The recipe also heavily relies on compound butter, which helps to give it a depth of flavor that you wouldn’t normally see. Finally, there is information provided for the sweet potato mash as well. This pairs perfectly with the beef, both in terms of the color and the flavor.
Sous Vide Beef Kaldereta
Beef stew is normally made with a slow cooker but this Beef Kaldereta ends up so much better when you use the sous vide. The main advantage is the depth of flavor. With slow cooked food stews, you often find that some of the flavors are lost as the cooking time progresses, especially as you have to have enough liquid in the pot at all times.
In contrast, sous vide allows for more concentrated flavors overall. By the time you’re done with cooking the meat is also very tender and you can even increase the cooking time further if you want it more tender still. Additionally, sous vide results in a better texture all around, so you don’t have to worry about your beef turning to mush.

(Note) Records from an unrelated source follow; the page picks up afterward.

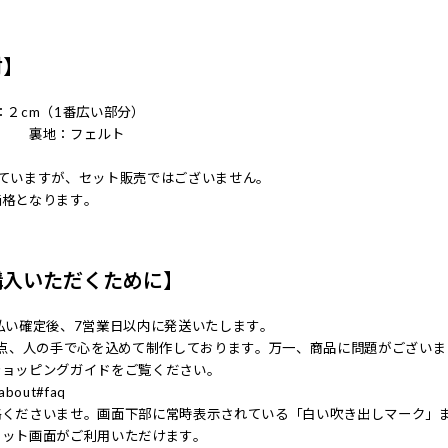
材】
：２cm（1番広い部分）
％ 裏地：フェルト
っていますが、セット販売ではございません。
価格となります。
購入いただくために】
払い確定後、7営業日以内に発送いたします。
一点、人の手で心を込めて制作しております。万一、商品に問題がござい
ショッピングガイドをご覧ください。
c/about#faq
絡くださいませ。画面下部に常時表示されている「白い吹き出しマーク」
ャット画面がご利用いただけます。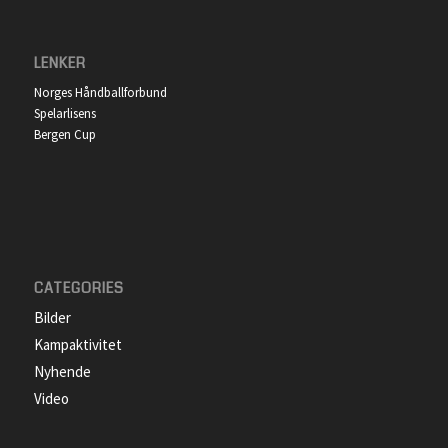
LENKER
Norges Håndballforbund
Spelarlisens
Bergen Cup
CATEGORIES
Bilder
Kampaktivitet
Nyhende
Video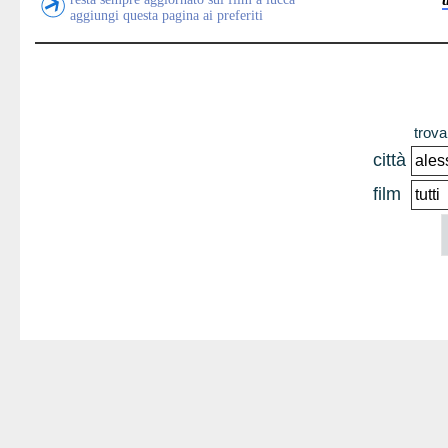
aggiungi questa pagina ai preferiti
trova 
città
film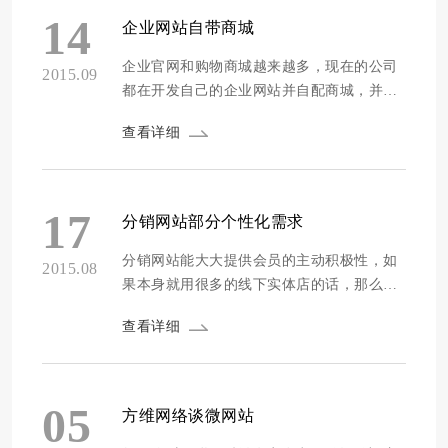
页效果图如下： 1.阅生活：书&middot;集
14
企业网站自带商城
市、悦&middot;读室、悦&middot;听室、悦
&middot;投稿...
企业官网和购物商城越来越多，现在的公司
2015.09
都在开发自己的企业网站并自配商城，并和
微信对接以下为例： 一、项目名称： 企业
查看详细
官网、微网站开发 二、项目概念： 微信+微
网站共生，原创+商家并存，契合手机用户使
用习惯，准O2O模式的自媒体微商城网络平
台。 三、 项目定位： 以旅游之名，打造线
17
分销网站部分个性化需求
下日常消费的粘连度，满足用户精神和肉
体“双双出轨”...
分销网站能大大提供会员的主动积极性，如
2015.08
果本身就用很多的线下实体店的话，那么这
样就更能方便的提供了平台 一、分销功能。
查看详细
场景1 专柜导购引导客户关注服务号，注册
成为会员，给予一定积分奖励，在客户注册
成功的3个月微商城内产生订单消费，给予引
导人一定比例的积分奖励。 场景2 专柜导购
05
方维网络谈微网站
引导客户直接进入微商城下单购买，购买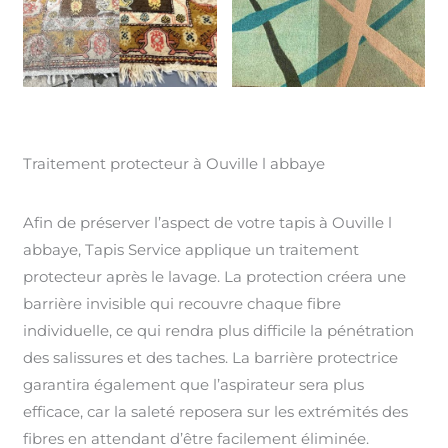
Traitement protecteur à Ouville l abbaye
Afin de préserver l’aspect de votre tapis à Ouville l
abbaye, Tapis Service applique un traitement
protecteur après le lavage. La protection créera une
barrière invisible qui recouvre chaque fibre
individuelle, ce qui rendra plus difficile la pénétration
des salissures et des taches. La barrière protectrice
garantira également que l’aspirateur sera plus
efficace, car la saleté reposera sur les extrémités des
fibres en attendant d’être facilement éliminée.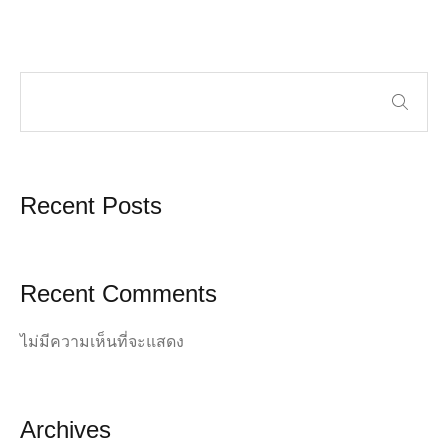
Recent Posts
Recent Comments
ไม่มีความเห็นที่จะแสดง
Archives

Sous Vide Filet Mignon with Liver Compound Butter
This Filet Mignon is a fairly simple example of sous vide beef but that isn’t a bad thing. Instead, the recipe is focused on getting the exact right degree of doneness and letting the natural flavor of the steak shine through. With that in mind, the main additional flavor simply comes from the liver compound butter and this is more than enough.

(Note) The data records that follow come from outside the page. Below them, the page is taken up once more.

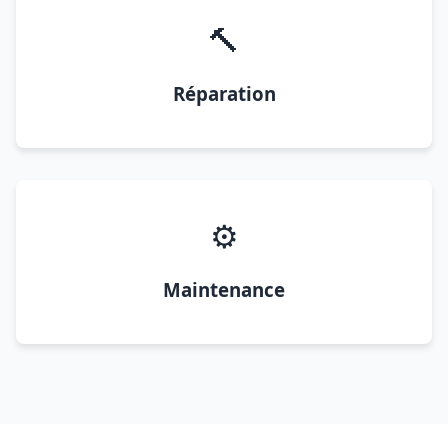
🔨
Réparation
⚙️
Maintenance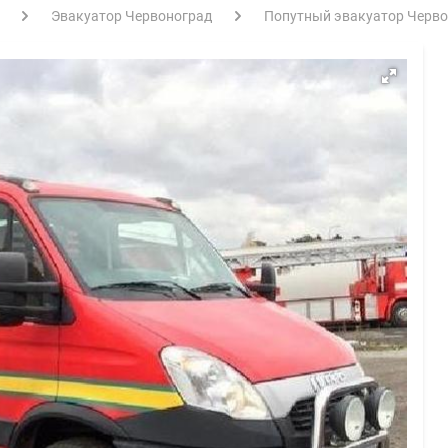
Эвакуатор Червоноград
Попутный эвакуатор Черво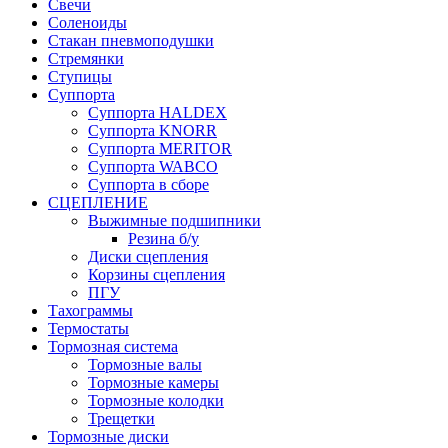
Свечи
Соленоиды
Стакан пневмоподушки
Стремянки
Ступицы
Суппорта
Суппорта HALDEX
Суппорта KNORR
Суппорта MERITOR
Суппорта WABCO
Суппорта в сборе
СЦЕПЛЕНИЕ
Выжимные подшипники
Резина б/у
Диски сцепления
Корзины сцепления
ПГУ
Тахограммы
Термостаты
Тормозная система
Тормозные валы
Тормозные камеры
Тормозные колодки
Трещетки
Тормозные диски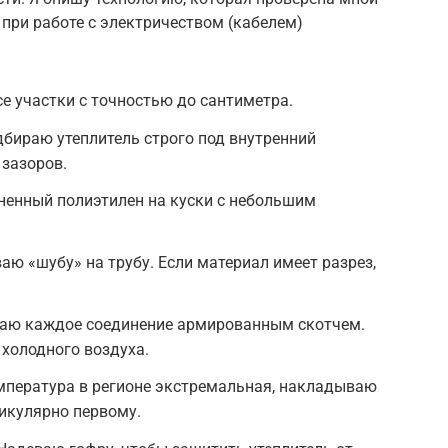
 при работе с электричеством (кабелем)
е участки с точностью до сантиметра.
бираю утеплитель строго под внутренний
 зазоров.
ненный полиэтилен на куски с небольшим
аю «шубу» на трубу. Если материал имеет разрез,
аю каждое соединение армированным скотчем.
холодного воздуха.
емпература в регионе экстремальная, накладываю
икулярно первому.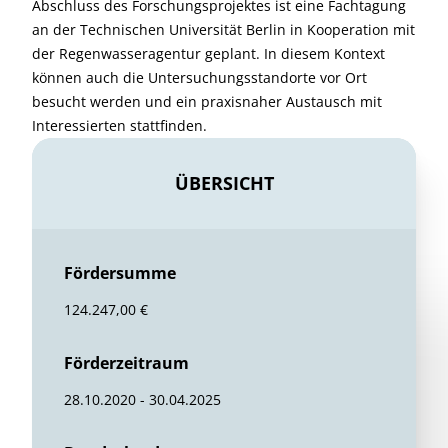
Öffentlichkeitsarbeit
Der Wissenstransfer in Wissenschaft, Praxis und
Zivilgesellschaft soll in Form von Veröffentlichungen in
einschlägigen Fachzeitschriften und Vorträgen
sichergestellt werden. Zudem werden die
Forschungsergebnisse über die „Berliner
Regenwasseragentur“ Verbreitung finden.
Der Stand des Wissens sowie erste Erkenntnisse
potentieller Pflanzen für Versickerungsmulden wurden
bereits auf dem Galabau-Symposium in Wilsdruff 2019,
an der Hochschule Osnabrück innerhalb des
Forschungskolloqiums und im Arbeitskreis
Pflanzenverwendung (Forschungsbereich Bund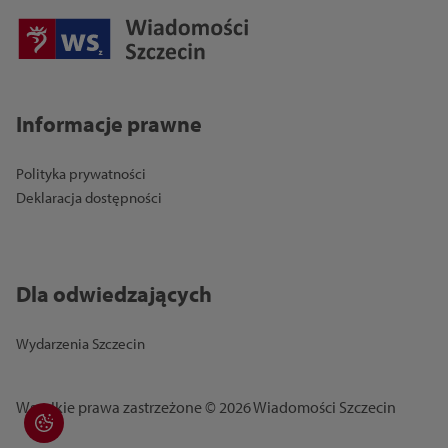
Informacje prawne
Polityka prywatności
Deklaracja dostępności
Dla odwiedzających
Wydarzenia Szczecin
Wszelkie prawa zastrzeżone © 2026 Wiadomości Szczecin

As you can see in the image, the end result is perfectly cooked steak. Even more importantly, that outcome is consistent. This means no more guesswork, even with cooking a steak as thick as these ones.
Sous Vide Beef Shogayaki
This Sous Vide Beef Shogayaki is simplicity itself but it is an amazing meal to serve family and friends. In particular, there are few extra steps involved in the recipe and the prep work just involves making a flavor base that the meat is then cooked in. After that, it is just a matter of searing the meat and perhaps making some vegetables to go alongside.
The end result is an easy meal that is bound to impress.
Smoky Sous Vide Meatballs
Meatballs are a classic recipe, especially as they can be used in so many different situations and meals. These Smoky Sous Vide Meatballs are my own variation on that theme, where I take full advantage of the sous vide. The recipe also offers a smoky flavor, which allows them to complement many different meals.
I personally love using the sous vide for meatballs, even though they’re a pretty basic food. The main reason is that meatballs may be easy to cook but they’re hard to get perfect. Instead, you often end up overcooking them or burning the outside before the middle is done. Sous vide lets you avoid all of those issues.
Sous Vide Smoked Beef Chuck
This Smoked Beef Chuck comes from seriouseats.com and it is a recipe that offers many traditional barbecue flavors while relying on the sous vide cooking approach. The choice of chuck beef is particularly interesting, giving people the chance to use an inexpensive cut of meat and still produce amazing results.
The recipe at hand has two components. The first is cooking through sous vide, which is what gives you the desired tenderness. The second component is finishing on the grill or oven and doing so offers you the barbecue-like smokiness. While there are multiple steps, creating this meal is much less labor-intensive than a traditional barbecue brisket and just as tasty.